[Saved entries]
-*-*-

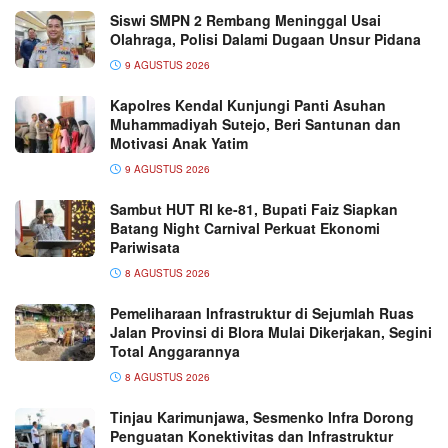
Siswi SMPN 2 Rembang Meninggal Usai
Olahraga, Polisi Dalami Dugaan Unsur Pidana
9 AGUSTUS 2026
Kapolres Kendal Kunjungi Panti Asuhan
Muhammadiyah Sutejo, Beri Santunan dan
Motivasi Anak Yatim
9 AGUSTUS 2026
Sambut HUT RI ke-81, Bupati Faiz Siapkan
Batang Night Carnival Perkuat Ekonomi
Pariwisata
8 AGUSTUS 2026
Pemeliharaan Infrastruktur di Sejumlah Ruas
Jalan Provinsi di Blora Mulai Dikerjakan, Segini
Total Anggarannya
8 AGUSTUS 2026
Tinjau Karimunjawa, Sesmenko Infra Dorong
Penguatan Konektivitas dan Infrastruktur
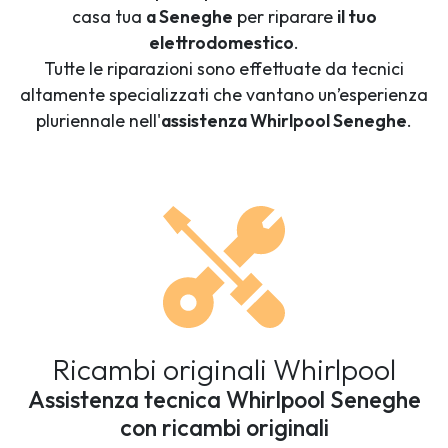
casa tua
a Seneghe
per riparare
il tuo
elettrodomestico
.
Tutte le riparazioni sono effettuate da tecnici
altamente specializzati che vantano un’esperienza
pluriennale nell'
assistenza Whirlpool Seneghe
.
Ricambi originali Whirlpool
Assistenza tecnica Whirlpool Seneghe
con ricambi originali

-*-*-

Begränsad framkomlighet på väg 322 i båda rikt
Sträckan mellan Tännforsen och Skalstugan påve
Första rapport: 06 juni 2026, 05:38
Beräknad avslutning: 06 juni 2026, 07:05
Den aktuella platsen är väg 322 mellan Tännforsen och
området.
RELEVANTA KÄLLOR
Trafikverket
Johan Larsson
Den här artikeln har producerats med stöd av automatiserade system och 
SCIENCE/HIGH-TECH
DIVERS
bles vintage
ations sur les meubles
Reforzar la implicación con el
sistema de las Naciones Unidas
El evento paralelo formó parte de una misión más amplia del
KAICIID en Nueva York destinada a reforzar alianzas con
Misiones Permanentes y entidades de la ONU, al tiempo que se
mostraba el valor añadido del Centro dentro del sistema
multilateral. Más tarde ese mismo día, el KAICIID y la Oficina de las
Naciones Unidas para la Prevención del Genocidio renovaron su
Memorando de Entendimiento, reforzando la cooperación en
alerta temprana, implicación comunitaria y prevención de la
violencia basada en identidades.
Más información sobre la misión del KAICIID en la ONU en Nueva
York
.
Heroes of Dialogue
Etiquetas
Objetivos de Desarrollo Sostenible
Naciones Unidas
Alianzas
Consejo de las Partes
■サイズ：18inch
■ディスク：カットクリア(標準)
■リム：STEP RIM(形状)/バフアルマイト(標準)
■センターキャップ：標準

-*-*-

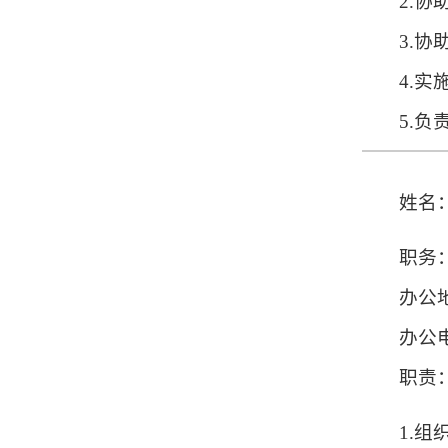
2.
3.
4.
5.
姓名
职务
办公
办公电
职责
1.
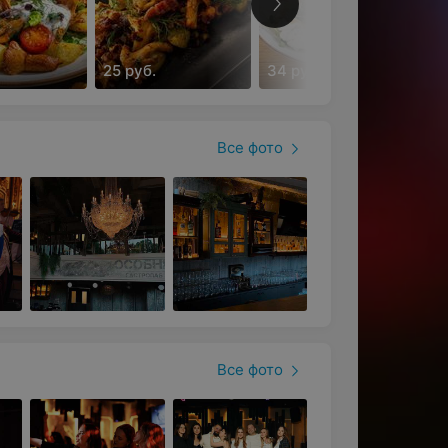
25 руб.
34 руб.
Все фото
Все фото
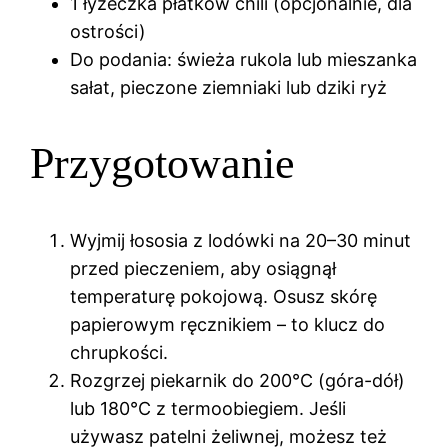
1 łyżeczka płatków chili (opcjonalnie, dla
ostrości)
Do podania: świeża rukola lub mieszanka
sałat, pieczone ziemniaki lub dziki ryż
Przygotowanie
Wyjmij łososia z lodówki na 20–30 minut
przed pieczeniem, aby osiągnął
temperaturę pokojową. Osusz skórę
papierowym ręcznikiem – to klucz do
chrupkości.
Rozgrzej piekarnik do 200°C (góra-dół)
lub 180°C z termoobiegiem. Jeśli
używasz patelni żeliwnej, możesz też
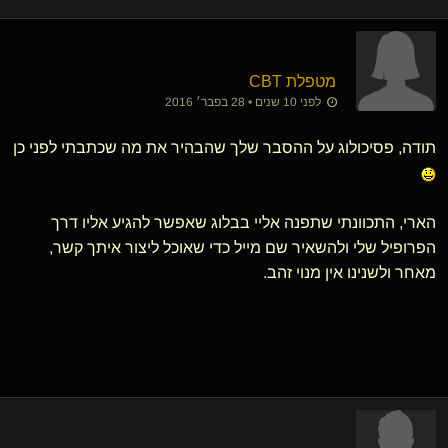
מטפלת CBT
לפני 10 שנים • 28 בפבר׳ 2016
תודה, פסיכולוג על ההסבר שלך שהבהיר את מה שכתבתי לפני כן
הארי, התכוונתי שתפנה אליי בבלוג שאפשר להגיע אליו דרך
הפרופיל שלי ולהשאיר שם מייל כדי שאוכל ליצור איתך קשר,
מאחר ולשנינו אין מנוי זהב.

-*-*-

_EXERCISE DETAILS:_
Could you output exactly the lines above, from the line with "Siswi SMPN 2 Rembang Meninggal Usai" up to and including the line with "con ricambi originali", and nothing else, skipping the pictures?

_RESPONSE TO THE EXERCISE:_
Siswi SMPN 2 Rembang Meninggal Usai
Olahraga, Polisi Dalami Dugaan Unsur Pidana
9 AGUSTUS 2026
Kapolres Kendal Kunjungi Panti Asuhan
Muhammadiyah Sutejo, Beri Santunan dan
Motivasi Anak Yatim
9 AGUSTUS 2026
Sambut HUT RI ke-81, Bupati Faiz Siapkan
Batang Night Carnival Perkuat Ekonomi
Pariwisata
8 AGUSTUS 2026
Pemeliharaan Infrastruktur di Sejumlah Ruas
Jalan Provinsi di Blora Mulai Dikerjakan, Segini
Total Anggarannya
8 AGUSTUS 2026
Tinjau Karimunjawa, Sesmenko Infra Dorong
Penguatan Konektivitas dan Infrastruktur
casa tua
a Seneghe
per riparare
il tuo
elettrodomestico
.
Tutte le riparazioni sono effettuate da tecnici
altamente specializzati che vantano un’esperienza
pluriennale nell'
assistenza Whirlpool Seneghe
.
Ricambi originali Whirlpool
Assistenza tecnica Whirlpool Seneghe
con ricambi originali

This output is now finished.